A policy forum piece in the 24 October 2008 issue of Science titled Risk Communication on Climate: Mental Models and Mass Balance explores the disconnect between the scientific consensus on climate change and the the public’s seeming complacency on the matter. Author John D. Sterman argues that an effective response to this challenge will be impossible without active public engagement.
But a Manhattan Project cannot solve the climate problem. The bomb was developed in secret, with no role for the public. In contrast, reducing [greenhouse gas] emissions requires billions of individuals to cut their carbon footprints by, e.g., buying efficient vehicles, insulating their homes, using public transit, and, crucially, supporting legislation implementing emissions abatement policies. Changes in people’s views and votes create the political support elected leaders require to act on the science. Changes in buying behavior create incentives for businesses to transform their products and operations. The public cannot be ignored.
Addressing the public’s inability to appreciate the urgency of the issue at hand, Sterman has a three part prescription for the scientific community that includes issuing scientific findings and policy recommendations in plain language, finding useful analogies and other cognitive tools to help people to understand the implications of climate policies, and improving the communication of science.
[C]limate scientists should partner with psychologists, sociologists, and other social scientists to communicate the science in ways that foster hope and action rather than denial and despair. Doing so does not require scientists to abandon rigor or objectivity. People of good faith can debate the costs and benefits of policies to mitigate the risks of climate change, but policy should not be based on mental models that violate fundamental physical principles.
Matthew Nisbet, commenting on this piece at Framing Science writes:
[T]he problem in waking policymakers and the public up to climate change isn’t an absence of science literacy, as so many scientists (and bloggers) continue to bemoan, but rather simply the nature of human cognition and the realities of our media system.
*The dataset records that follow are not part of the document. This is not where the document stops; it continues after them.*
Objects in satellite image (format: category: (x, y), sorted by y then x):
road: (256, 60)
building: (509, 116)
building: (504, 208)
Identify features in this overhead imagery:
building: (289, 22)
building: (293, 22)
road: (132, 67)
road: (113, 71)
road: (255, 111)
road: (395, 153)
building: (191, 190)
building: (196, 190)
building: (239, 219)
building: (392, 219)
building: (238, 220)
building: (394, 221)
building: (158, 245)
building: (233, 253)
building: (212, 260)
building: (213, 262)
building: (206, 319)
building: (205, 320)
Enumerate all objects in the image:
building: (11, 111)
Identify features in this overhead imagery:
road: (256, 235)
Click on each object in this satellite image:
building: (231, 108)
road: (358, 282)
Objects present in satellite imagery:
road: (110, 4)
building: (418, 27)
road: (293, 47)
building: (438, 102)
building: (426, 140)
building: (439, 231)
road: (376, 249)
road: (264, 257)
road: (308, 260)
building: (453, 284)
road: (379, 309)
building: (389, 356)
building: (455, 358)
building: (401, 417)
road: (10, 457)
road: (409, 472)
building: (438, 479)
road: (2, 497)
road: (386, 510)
Unfortunately, though, there is an astounding level of scientific illiteracy in the U.S.A., sustained by a culture of anti-intellectualism and a superficial understanding of the world. The role that can be played by framing science is in demonstrating the relevance of the scientific endeavor beyond the ivory towers of academia. A greater appreciation for the science of climate change can be fostered by discussing it in terms of its public health impacts, economic costs and opportunities, and national security risks. Translating scientific fact into a public call for action will require, too, that this issue be understood in the context of social responsibility and as a cross-generational moral issue. Communicating science, especially when intended as a call to action, requires more than providing a lay abstract – we must be more effective at answering the “so what?” questions for the public.